The "Dark Side" Syndrome: Long before the pundits decided Dole was a bumbler, they decided he was mean. So now, every time he tangles with a public figure (Katie Couric, C. Everett Koop), reporters snicker that he's on the rag. This week's exhibit: Dole's casual speculation that former Democratic Rep. Kweise Mfume "was trying to set me up" by inviting him to address the left-leaning NAACP. Dole's remark was treated as an outrage in Friday's papers and replayed as such on all the weekend chat and quiz shows (though it could well be true).

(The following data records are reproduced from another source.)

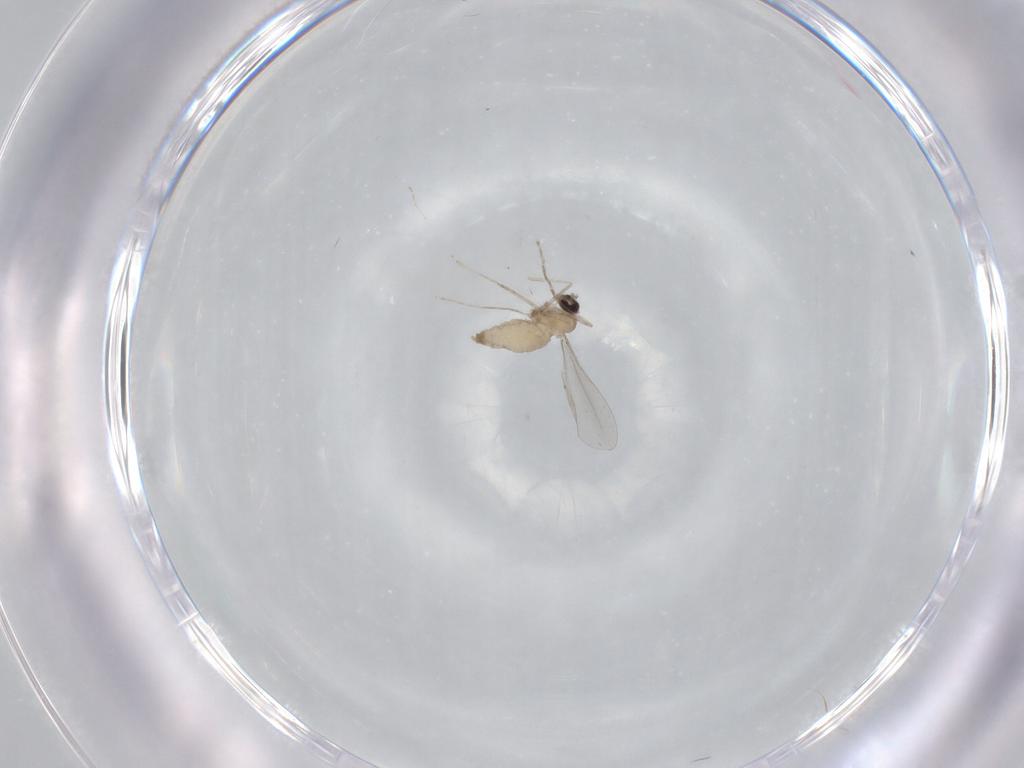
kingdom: Animalia
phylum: Arthropoda
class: Insecta
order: Diptera
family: Cecidomyiidae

Dole's best hope lies in an outside force that might shake up these deadly market dynamics. As though on cue, three candidates leapt into the race this week: Libertarian nominee Harry Browne and Reform Party hopefuls Ross Perot and Dick Lamm. After launching his candidacy July 9, Lamm was upstaged by Perot July 10, written off by Al Hunt (kindly) and Maureen Dowd (unkindly) July 11, and gang-banished by TV's talking heads over the next three days. The prevailing theory is that Perot owns the loyalty of most of the Reform troops, and, with money and control of the ballot-counting process, can seize the rest.

The early line on Perot is that he'll draw fewer votes than in 1992, because 1) we know him better now and love him less; 2) there's no longer a glaring, unaddressed national crisis from which he can promise to save us; and 3) he's entering the race with 13 percent of the vote and, like previous third candidates (e.g. John Anderson), will lose much of his support in the election's final days as voters decide to back one of the top two candidates in order to defeat the other. The pundits think Perot might help Dole by attacking Clinton in the fall TV debates, but otherwise will hurt Dole by stealing anti-incumbent votes, tilting Midwestern states to Clinton, and focusing on issues at the expense of the character questions on which Dole hopes to run.

--William Saletan

William Saletan co-founded and edited The Hotline, a daily digest of political news, and is the author of a forthcoming book on the politics of abortion.